Brightline and Tri-Rail take South Floridians across the region. Now a monorail plan is in the works.
Miami-Dade County transit officials and transit planners in Broward County are proposing a single track that would run along Northwest 27th Avenue in Miami — connecting the Hard Rock Stadium up to an area of college campuses in Broward. The Broward Metropolitan Planning Organization is hoping that the penny sales tax that Broward voters approved last November be used, in part, to fund the project - if the county's surtax oversight committee approves.
WLRN has been asking listeners what they think about the proposed monorail.
“Rail travel between Miami-Dade and Broward is absolutely needed!” said Cachetta Derricott in Parkland. “It will help alleviate traffic by decreasing too many cars occupied by one driver on the interstate.”
“I’m glad that finally South Florida is taking on initiatives with public transportation,” said Patricia Ayuso of Aventura. “I also hope that public transportation gets even better and expands in future years.”
WLRN’s Broward County reporter Caitie Switalski spoke with Gregory Stuart, the executive director of the Broward Metropolitan Planning Organization, about the proposed monorail and how the idea stemmed from a trip to Asia.
Here's an excerpt of their conversation:
STUART: In the United States, you think 1950s, 1960s Disney monorail.

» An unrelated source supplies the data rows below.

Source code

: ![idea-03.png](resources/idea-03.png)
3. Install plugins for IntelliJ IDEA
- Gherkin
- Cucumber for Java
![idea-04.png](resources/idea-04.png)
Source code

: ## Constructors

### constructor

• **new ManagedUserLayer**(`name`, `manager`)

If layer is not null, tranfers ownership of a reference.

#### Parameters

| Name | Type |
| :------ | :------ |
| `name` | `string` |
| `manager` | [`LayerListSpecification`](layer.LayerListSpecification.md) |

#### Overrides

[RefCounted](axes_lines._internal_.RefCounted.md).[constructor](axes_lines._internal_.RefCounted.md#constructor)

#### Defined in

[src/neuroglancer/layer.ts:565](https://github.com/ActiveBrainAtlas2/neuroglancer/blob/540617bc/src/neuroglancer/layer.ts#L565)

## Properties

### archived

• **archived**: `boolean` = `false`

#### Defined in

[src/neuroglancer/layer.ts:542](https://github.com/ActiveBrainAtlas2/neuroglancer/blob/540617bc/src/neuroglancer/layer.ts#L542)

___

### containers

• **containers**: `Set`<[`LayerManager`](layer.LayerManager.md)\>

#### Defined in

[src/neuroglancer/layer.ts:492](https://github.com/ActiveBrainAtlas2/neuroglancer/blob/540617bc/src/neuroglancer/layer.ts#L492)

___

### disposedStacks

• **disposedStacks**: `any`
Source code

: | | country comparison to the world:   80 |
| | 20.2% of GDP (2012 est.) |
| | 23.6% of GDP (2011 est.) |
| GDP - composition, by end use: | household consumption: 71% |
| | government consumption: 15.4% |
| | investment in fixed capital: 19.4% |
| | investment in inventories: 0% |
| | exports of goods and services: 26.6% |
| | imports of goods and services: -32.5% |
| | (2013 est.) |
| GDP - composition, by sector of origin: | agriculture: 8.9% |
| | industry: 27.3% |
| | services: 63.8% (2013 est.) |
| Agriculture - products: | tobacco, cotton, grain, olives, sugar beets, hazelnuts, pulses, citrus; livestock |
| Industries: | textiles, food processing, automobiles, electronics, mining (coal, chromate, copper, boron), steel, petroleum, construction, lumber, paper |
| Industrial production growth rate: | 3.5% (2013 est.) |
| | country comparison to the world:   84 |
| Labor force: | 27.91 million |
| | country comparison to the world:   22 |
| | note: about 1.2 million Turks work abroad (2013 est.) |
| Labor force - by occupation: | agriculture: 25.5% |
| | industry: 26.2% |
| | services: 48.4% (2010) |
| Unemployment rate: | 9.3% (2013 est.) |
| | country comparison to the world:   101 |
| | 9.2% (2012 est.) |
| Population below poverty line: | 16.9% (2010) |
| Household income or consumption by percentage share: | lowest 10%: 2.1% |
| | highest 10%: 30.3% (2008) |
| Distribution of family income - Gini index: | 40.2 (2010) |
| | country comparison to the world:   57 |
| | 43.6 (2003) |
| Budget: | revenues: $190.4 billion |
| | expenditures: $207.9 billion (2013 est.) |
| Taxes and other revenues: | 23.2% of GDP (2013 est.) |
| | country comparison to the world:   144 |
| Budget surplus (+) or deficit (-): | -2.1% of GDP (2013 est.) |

While those do move people, they're cutesy. What we saw in both Japan and China weren't your Disney monorails. They were actually functioning in urban environments; folks moving all over the place. It was a very different experience for all of us. And I think that helped illuminate the potential for us here in Miami-Dade, Broward and Palm Beach – what we could do as a system.
WLRN: What was the part about the trip [to Asia] that stuck out the most to you?
In Japan, all of their transit is actually privately operated. That was a surprise to me because I've always been told that transit doesn't make a profit, and it doesn't in the United States the way we've structured things. However, in Japan, the government will build the piers, the surface for the rail system, or the monorail or whatever the vehicle may be, but then the private sector actually buys the cars, buys the equipment, provides the operating. And they're making money. It's almost like Brightline.
We met with Japan’s Ministry of Transportation. Their development and their density didn't really start occurring until after World War II – which is actually very similar to South Florida. You don't think of Tokyo and Miami and Fort Lauderdale in the same thought process, but realistically that's when they actually started growing. They started making these investments in monorail technology and all that in the late 70s early 80s and now all of a sudden their streets really are not crowded like ours are.
People living in Fort Lauderdale really shot down the idea of the Wave streetcar system because a lot of citizens felt it was outdated technology, and not resilient for climate change and hurricanes. With a monorail, is that any different?
We tried to help with that project as best we could as an MPO. But when that was cancelled out, one of the things that resonated in my head ... folks kept saying, 'Go look at Asia. Go look at these things, look at what they're doing over there.' So we went.
On the resilient side, which is why I like the monorail systems that we've seen, is they're elevated. The immediate issue that we have here is congestion. We need to find a different solution for that and we can't widen our way out of this either, with the roads. [It's] about a $100 million a mile to widen a road, to add an additional lane on an either side. With the impacts of sea-level rise, with the impacts of the King Tides, with the impacts of our failing infrastructure that is under our roads that we need to deal with, elevating a transit system actually makes it more efficient - and will actually make it more resilient.
One of the bigger questions that I asked in both Japan and China to both monorail operators was, 'When do you have to stop operating the system?' Our trains and our buses typically stop operating here with 30-35 mph winds. The monorail system can continue operating up to 65 mph winds. That's a really big help when you have roads being shut down because you have a declared state of emergency.
Voters in Broward approved the penny tax for transportation projects in the November election. More than 700 projects were identified for that. What does a monorail look like if we're using funds from that tax?
This complements because there was always the proposal to do some type of light-rail system. So monorail or whatever it may be will complement that system. The full penny sales tax is Broward County will now be able to have the ability to at least put the groundwork in to build that system. It's not just a monorail. It's not just a roadway. It's not just a bus system. It's not just a signalization because that's not going to solve everything either. It is the series of things that have to be put together.
What would you tell people who are skeptical that this monorail will go from idealistic promise to something they can actually take to work every day?
We're going to hopefully get with the county and maybe even have a joint meeting of the MPO and the county commission. We're not there yet. I get stuck in traffic. I drive every day. I get very frustrated and I always come in here and say, 'Can't somebody do something about this?' Well, they can, and we are. But it's not going to happen overnight.
Editor's Note: For clarity, the Asia trip did not include county transit employees, according to the county. An earlier version of this story identified Stuart as a "Broward County Transit leader." The MPO operates seperate from the county's transit office, and has been re-identified as a transit planner.